– Вот, – сказал он, – теперь можно говорить. Они плохо спят, все время просыпаются…
– Откуда ты знаешь, как меня зовут? – спросил Нечай.
– Нам Груша сказала. Мы же тебя столько раз видели!
– Груша? – Нечай опешил.
– Ну да. Это вы ее не понимаете, а мы понимаем. Она часто к нам приходит играть.
– А… а откуда она узнала, как меня зовут? Она же не слышит!
– Не знаю. Она как-то умеет вас понимать, наверное, так же, как мы ее. Я не знаю.
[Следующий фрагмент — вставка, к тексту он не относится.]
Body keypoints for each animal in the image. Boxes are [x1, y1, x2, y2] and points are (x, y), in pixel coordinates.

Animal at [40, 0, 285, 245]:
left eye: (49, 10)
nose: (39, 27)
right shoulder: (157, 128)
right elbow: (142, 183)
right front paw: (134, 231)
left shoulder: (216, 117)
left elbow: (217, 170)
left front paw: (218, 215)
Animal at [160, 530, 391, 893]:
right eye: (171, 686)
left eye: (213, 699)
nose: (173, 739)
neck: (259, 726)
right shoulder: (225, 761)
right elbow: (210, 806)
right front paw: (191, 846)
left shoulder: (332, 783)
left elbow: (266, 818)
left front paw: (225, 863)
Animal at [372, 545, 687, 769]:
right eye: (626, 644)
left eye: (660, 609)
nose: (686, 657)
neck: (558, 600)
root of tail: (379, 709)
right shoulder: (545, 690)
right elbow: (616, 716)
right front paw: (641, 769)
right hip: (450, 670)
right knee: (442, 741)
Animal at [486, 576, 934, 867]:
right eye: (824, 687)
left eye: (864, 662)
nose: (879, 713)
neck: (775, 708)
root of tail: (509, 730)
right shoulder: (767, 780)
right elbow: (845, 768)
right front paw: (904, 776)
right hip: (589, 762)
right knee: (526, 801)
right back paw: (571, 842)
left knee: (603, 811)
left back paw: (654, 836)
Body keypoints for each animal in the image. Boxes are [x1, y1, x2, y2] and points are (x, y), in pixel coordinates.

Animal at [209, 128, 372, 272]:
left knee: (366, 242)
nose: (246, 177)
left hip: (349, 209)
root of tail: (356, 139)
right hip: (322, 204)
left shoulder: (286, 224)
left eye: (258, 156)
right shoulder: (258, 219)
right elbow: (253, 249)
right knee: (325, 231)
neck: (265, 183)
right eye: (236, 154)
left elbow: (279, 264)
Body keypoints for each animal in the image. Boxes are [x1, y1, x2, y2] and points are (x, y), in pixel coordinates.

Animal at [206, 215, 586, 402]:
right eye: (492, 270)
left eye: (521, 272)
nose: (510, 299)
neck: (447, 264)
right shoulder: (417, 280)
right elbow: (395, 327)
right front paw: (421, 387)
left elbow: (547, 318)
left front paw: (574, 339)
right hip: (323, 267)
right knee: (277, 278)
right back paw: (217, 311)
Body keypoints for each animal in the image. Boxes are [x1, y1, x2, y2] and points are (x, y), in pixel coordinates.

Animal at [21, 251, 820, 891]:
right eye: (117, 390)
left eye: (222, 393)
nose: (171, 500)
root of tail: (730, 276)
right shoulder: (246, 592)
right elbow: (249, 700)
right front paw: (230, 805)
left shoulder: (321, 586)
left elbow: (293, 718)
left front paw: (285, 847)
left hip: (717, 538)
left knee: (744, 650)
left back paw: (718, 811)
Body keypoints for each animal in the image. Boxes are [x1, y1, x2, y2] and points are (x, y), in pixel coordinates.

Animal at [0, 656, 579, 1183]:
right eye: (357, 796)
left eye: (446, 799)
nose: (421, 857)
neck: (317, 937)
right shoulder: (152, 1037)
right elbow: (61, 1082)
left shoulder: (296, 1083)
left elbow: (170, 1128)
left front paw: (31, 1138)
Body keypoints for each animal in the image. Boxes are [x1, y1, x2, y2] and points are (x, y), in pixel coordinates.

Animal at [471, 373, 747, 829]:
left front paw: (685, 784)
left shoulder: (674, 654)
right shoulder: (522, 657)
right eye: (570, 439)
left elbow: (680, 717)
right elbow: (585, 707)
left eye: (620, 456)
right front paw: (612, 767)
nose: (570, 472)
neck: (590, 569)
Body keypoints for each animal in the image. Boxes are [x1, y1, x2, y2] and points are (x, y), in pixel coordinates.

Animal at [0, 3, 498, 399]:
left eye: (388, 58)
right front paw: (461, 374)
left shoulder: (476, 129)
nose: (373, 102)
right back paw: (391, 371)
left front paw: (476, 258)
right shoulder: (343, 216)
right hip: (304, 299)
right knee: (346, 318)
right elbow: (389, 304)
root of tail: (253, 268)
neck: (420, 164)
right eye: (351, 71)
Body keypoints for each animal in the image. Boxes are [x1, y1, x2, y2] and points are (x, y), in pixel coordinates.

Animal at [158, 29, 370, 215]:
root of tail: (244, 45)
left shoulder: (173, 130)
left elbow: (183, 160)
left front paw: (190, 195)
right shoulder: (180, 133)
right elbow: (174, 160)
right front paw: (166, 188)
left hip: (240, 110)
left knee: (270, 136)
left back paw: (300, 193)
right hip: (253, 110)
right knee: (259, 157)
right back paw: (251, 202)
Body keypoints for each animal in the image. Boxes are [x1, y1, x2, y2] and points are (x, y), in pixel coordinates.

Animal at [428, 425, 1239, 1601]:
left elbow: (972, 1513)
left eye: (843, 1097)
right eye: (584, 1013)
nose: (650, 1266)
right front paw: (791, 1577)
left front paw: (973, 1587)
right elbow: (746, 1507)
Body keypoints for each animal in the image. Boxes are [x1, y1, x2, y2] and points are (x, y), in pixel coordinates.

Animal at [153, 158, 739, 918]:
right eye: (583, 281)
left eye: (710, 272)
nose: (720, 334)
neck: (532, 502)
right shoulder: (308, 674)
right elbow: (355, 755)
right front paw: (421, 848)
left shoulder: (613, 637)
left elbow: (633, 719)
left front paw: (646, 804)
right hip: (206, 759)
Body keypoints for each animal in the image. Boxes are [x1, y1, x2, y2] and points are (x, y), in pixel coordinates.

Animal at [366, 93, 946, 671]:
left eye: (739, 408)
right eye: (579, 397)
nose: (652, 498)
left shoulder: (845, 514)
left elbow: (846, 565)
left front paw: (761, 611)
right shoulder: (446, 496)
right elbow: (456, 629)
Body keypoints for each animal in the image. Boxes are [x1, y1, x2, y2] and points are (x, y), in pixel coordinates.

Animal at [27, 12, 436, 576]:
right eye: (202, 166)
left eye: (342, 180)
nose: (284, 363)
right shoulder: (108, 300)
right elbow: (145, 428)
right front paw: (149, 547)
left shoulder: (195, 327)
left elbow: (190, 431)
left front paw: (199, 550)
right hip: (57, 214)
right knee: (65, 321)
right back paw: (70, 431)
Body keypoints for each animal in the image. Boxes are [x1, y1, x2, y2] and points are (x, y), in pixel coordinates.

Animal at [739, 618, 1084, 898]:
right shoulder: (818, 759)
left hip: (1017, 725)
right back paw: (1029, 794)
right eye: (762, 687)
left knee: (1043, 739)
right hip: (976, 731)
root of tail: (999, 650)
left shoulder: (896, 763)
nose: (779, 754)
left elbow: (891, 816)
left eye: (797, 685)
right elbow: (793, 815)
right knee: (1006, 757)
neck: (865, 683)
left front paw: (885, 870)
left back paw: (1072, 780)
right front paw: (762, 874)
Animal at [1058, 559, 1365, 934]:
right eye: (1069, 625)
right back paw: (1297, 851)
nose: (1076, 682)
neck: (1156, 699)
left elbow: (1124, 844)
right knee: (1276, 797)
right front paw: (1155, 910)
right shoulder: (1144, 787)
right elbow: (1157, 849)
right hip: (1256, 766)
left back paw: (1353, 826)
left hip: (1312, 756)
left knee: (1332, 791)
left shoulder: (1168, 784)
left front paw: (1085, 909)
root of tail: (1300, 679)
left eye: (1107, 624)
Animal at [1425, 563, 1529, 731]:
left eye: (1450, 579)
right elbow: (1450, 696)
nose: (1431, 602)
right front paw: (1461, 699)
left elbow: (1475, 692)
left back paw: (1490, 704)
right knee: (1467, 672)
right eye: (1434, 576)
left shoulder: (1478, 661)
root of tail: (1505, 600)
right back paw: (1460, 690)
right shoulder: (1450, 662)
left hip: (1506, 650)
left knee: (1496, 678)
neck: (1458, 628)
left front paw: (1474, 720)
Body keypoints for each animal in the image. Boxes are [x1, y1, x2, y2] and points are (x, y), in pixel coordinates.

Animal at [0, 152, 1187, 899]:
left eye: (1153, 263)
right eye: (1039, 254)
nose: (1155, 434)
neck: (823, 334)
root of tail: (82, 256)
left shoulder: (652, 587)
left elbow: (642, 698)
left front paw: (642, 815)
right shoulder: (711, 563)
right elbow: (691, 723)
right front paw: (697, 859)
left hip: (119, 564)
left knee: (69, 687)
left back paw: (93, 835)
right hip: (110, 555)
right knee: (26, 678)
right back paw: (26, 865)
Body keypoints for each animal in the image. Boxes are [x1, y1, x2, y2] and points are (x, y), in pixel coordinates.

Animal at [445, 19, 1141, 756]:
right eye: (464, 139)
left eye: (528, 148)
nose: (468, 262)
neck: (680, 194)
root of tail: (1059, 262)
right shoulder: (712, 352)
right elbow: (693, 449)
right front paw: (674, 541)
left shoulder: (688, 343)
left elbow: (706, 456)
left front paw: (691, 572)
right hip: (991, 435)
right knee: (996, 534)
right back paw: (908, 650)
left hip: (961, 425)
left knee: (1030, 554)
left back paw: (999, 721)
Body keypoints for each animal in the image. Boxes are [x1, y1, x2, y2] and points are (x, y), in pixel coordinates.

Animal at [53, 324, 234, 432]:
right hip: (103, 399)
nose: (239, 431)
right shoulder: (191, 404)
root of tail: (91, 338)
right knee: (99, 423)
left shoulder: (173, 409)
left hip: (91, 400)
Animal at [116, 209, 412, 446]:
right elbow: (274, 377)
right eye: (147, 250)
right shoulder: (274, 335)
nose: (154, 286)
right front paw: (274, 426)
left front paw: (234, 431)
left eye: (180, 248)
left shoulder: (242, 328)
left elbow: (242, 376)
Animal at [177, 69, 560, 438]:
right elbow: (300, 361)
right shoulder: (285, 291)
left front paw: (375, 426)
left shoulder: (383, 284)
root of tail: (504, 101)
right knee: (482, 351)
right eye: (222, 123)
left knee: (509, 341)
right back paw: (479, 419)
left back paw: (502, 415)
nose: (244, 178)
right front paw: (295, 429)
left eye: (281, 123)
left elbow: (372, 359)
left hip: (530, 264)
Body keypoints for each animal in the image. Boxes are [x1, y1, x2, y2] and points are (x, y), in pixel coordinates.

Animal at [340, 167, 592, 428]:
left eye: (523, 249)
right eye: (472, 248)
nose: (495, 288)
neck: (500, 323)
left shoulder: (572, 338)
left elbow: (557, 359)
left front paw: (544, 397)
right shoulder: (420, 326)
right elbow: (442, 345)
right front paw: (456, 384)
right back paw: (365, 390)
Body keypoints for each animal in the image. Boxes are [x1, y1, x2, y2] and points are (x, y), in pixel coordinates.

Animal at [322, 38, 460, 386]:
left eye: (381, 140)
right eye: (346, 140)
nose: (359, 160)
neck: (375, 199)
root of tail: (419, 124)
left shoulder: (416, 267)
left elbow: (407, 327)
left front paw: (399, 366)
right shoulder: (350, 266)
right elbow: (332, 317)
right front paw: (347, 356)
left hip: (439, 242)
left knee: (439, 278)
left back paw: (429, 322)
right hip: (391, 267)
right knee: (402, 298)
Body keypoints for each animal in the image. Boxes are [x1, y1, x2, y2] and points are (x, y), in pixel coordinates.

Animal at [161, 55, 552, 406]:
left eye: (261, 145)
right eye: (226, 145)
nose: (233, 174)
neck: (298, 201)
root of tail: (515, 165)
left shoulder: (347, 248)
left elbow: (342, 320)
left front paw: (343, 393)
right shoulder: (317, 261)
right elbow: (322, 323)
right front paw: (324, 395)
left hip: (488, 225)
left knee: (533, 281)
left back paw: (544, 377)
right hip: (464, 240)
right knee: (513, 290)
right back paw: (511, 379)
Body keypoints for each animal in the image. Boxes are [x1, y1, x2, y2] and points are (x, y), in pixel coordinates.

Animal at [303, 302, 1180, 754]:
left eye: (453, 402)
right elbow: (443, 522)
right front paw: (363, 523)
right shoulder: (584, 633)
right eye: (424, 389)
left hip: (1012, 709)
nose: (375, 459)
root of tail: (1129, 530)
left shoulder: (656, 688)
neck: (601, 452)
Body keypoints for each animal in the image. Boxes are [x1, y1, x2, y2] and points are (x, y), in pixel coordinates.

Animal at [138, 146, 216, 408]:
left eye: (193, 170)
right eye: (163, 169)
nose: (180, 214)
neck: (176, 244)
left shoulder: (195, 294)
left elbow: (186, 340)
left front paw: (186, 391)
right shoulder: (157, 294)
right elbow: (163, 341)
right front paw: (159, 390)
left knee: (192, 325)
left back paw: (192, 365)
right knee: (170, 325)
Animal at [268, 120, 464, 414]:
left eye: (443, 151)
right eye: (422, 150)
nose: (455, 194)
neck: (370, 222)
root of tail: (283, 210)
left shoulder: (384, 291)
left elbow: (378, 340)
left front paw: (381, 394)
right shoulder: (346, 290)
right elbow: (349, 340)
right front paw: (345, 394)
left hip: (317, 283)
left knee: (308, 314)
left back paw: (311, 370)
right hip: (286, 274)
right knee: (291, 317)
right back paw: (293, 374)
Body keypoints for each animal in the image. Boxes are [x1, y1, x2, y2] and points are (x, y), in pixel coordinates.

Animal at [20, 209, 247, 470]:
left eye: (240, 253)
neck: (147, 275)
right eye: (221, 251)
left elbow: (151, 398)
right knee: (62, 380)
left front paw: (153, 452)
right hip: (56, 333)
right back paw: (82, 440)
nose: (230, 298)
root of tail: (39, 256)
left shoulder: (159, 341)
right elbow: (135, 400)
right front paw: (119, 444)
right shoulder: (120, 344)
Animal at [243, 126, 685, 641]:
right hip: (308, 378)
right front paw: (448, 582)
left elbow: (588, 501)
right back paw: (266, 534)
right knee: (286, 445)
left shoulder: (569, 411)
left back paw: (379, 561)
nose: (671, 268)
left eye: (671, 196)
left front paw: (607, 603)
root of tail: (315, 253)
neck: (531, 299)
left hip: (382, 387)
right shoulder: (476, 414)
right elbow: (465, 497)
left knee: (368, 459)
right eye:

Мы ее звали к себе насовсем, она собралась уже, а ты ей помешал… помнишь?
Нечай кашлянул:
– Вы это… вот что… Вы ее к себе больше не зовите насовсем, ладно?
– Да она передумала. Я ж понимаю, – мальчик пожал плечами и вскинул глаза: в широких зрачках мелькнул тусклый, бледный свет.
Нечаю происходящее показалось сном… Словно в усадьбе он опять надышался странным дурманом. Или это первый снег заворожил его и заморочил? Мальчика звали Ерошей. Он утонул в болоте три года назад. Нечай смотрел на него и ждал, когда ребенок приподнимет верхнюю губу, и в свете огня блеснет тонкий клык…
– Ты не бойся, – сказал мальчик.
– Да ну? – усмехнулся Нечай.
– Правда, не бойся. Ночью – да. Или в темноте. А при свечке ничего не будет. Я нарочно ее зажег. Я вообще люблю огонь. Он красивый.
– А если она погаснет?
– Дверь толкни и все… – ответил Ероша спокойно.
Нечай кивнул и поежился:
– Не холодно вам тут?
– Неа. Нам не бывает холодно. Но, вообще-то, мы зимой спим, потому что есть нечего.
– Так совсем и нечего? – хмыкнул Нечай, вспоминая егеря.